Lo que ocurre es que, en comparación con el anime, el manga de Sadamoto resulta decepcionantemente conservador. Nada hay en él de los desvaríos experimentales de Hideaki Anno, de los encuadres imposibles de la serie de animación, de la desquiciante mezcla de técnicas y medios en sus secuencias. En el manga de Evangelion el lector no encontrará la memorable escena de Rei y Asuka en el ascensor, ni escuchará la novena sinfonía mientras el EVA 01 aprisiona a Kaworu en su puño. Se suprime el leitmotiv del walkman, símbolo perfecto del aislamiento y del mundo interior de Shinji, y desaparecen los prolongados planos fijos de techos que hipnotizaban y exasperaban, a partes iguales, al espectador de la serie. Parte de la magia del anime de Gainax eran aquellos momentos en que las convenciones de la narración visual se deformaban hasta tal punto que llegábamos a dudar si había algún problema en el reproductor. Todo eso se pierde en el manga, que nos brinda una exposición más inocua del mismo argumento.

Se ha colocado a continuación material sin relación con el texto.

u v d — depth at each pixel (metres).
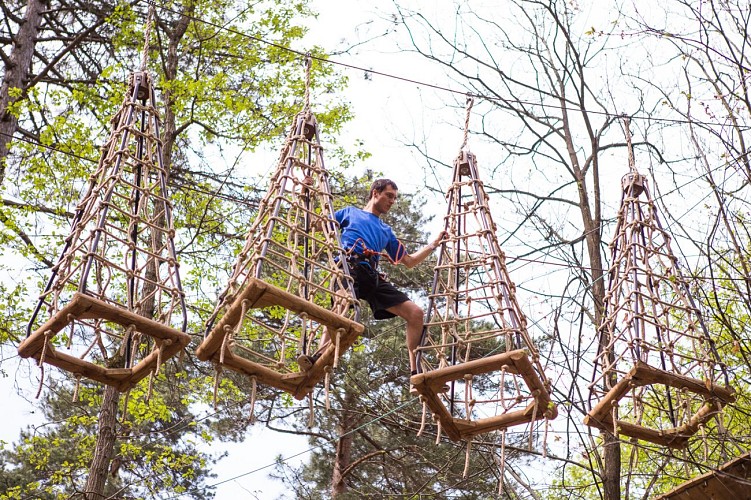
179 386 13.41
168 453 13.23
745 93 10.06
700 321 8.40
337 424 18.58
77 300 6.61
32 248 12.27
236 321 6.94
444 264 8.12
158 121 7.99
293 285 13.80
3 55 14.30
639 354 8.11
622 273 8.64
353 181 14.63
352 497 17.00
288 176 7.70
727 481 8.38
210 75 14.49
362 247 7.98
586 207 12.99
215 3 14.66
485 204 8.16
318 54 14.48
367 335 18.11
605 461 11.48
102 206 7.18
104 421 12.76
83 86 13.91
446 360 8.05
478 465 15.33
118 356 12.91
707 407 8.48
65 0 15.16
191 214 13.73
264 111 14.07
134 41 14.27
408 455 17.11
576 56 13.56
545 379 7.57
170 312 7.13
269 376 7.35
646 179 8.97
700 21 10.38
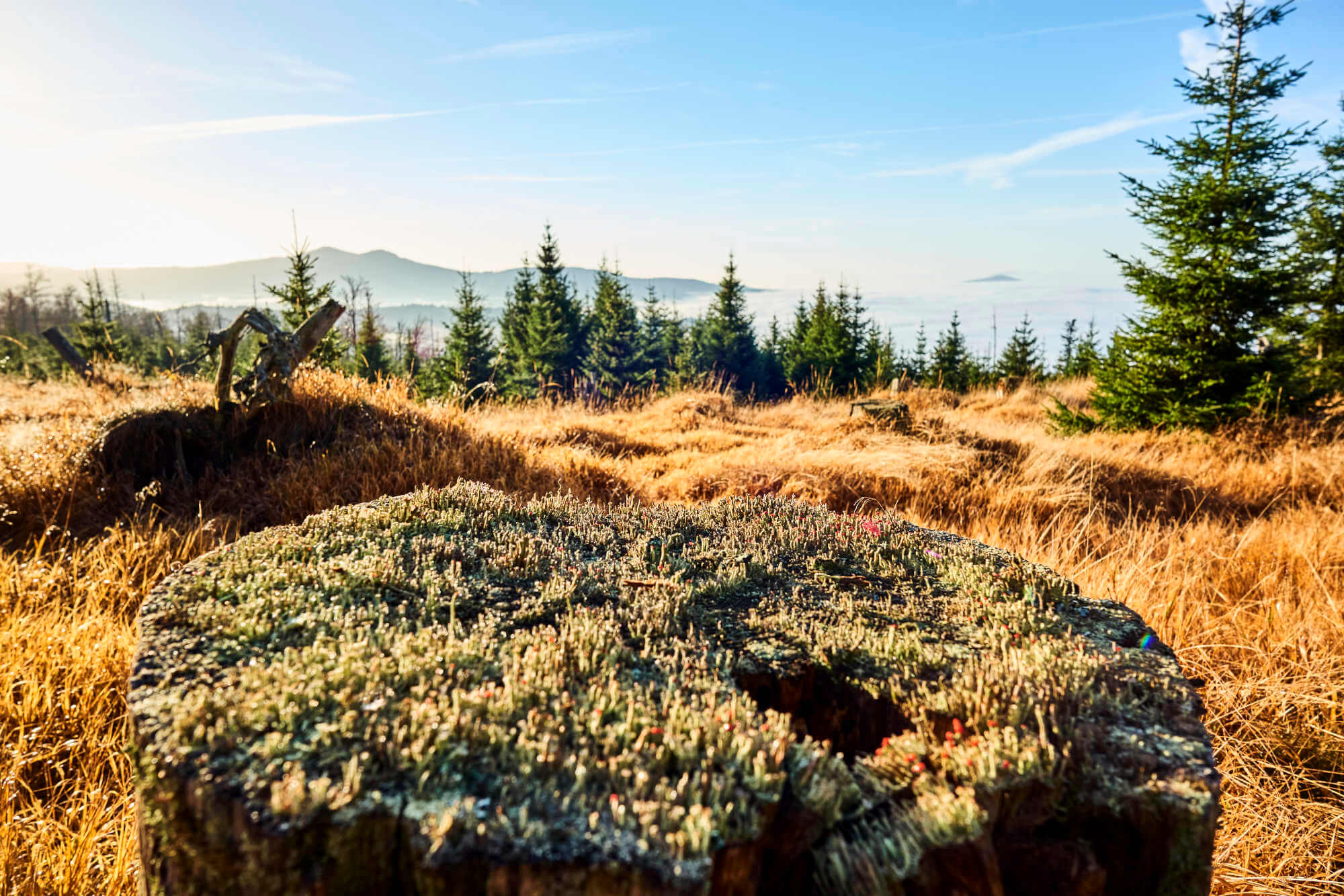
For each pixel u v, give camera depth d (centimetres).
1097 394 1095
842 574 246
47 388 992
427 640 168
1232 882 241
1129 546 532
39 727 282
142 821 139
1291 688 336
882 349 3303
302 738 133
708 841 114
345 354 2356
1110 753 148
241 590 194
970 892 127
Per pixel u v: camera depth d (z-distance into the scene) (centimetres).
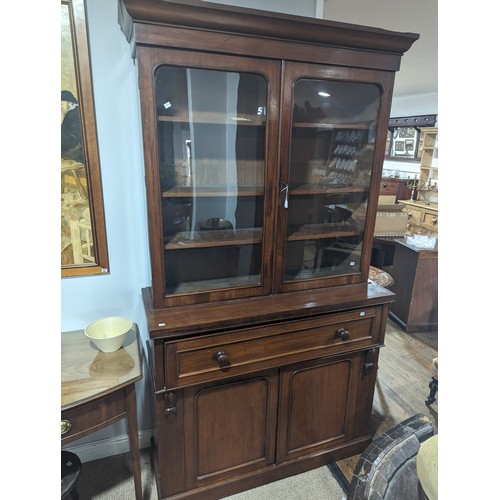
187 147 124
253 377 142
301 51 121
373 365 163
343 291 153
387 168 654
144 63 106
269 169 130
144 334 161
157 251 124
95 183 139
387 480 85
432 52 312
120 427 171
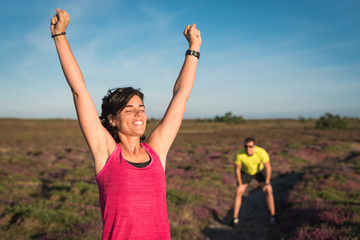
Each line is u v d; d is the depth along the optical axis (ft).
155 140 4.64
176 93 4.95
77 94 3.95
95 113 4.07
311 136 108.37
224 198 29.78
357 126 168.25
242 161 21.24
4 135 110.42
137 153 4.25
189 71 4.98
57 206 22.61
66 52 3.98
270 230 20.38
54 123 219.41
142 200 3.71
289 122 246.27
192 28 5.12
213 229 21.31
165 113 4.86
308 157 58.95
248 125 201.05
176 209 24.31
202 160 54.24
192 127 176.55
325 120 156.56
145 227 3.66
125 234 3.58
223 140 95.45
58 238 16.76
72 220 19.53
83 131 4.00
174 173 40.73
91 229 18.26
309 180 33.91
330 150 68.39
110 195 3.67
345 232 16.08
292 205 24.13
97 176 3.91
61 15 3.97
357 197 25.53
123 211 3.61
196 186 33.76
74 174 38.81
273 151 65.21
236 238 19.70
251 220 23.25
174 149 70.95
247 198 30.81
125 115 4.14
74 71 3.97
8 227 18.35
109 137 4.10
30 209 20.85
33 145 77.10
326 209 20.93
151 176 3.93
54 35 3.97
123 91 4.25
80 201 25.05
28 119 260.83
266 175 21.22
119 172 3.77
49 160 51.47
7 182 31.35
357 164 50.42
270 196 21.61
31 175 37.96
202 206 26.00
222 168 46.68
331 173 36.70
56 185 30.94
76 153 61.93
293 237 16.89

Cierto que, desde el punto de vista aristotélico de planteamiento, nudo y desenlace, el manga es más redondo. La historia cierra mejor. Todo queda más claro. No hay cabos sueltos.  Pero precisamente lo que hacía único al anime original de Hideaki Anno era su carácter abierto. Ese final inconclusivo, desconcertante, casi lynchiano, en que la serie se desintegraba durante sus últimos capítulos ha justificado la fecunda cosecha de secuelas, finales alternativos y especulaciones a cual más descabellada que han seguido estrenándose hasta la actualidad: el largometraje The End of Evangelion y la tetralogía Rebuild of Evangelion reconstruyen la historia desde el principio, desplegándola en una multiplicidad de rutas paralelas que se complementan y contradicen entre sí, enredando hasta lo imposible una trama que ya desde el principio era un nudo gordiano. Ante este panorama, quizá el manga de Yoshiyuki Sadamoto suponga la inmersión más serena posible en el universo Evangelion, la versión más fácil de entender y racionalizar. Pero eso no es lo que queremos. Nos va la marcha, y lo que queremos es que nos jodan la cabeza. ¿O no?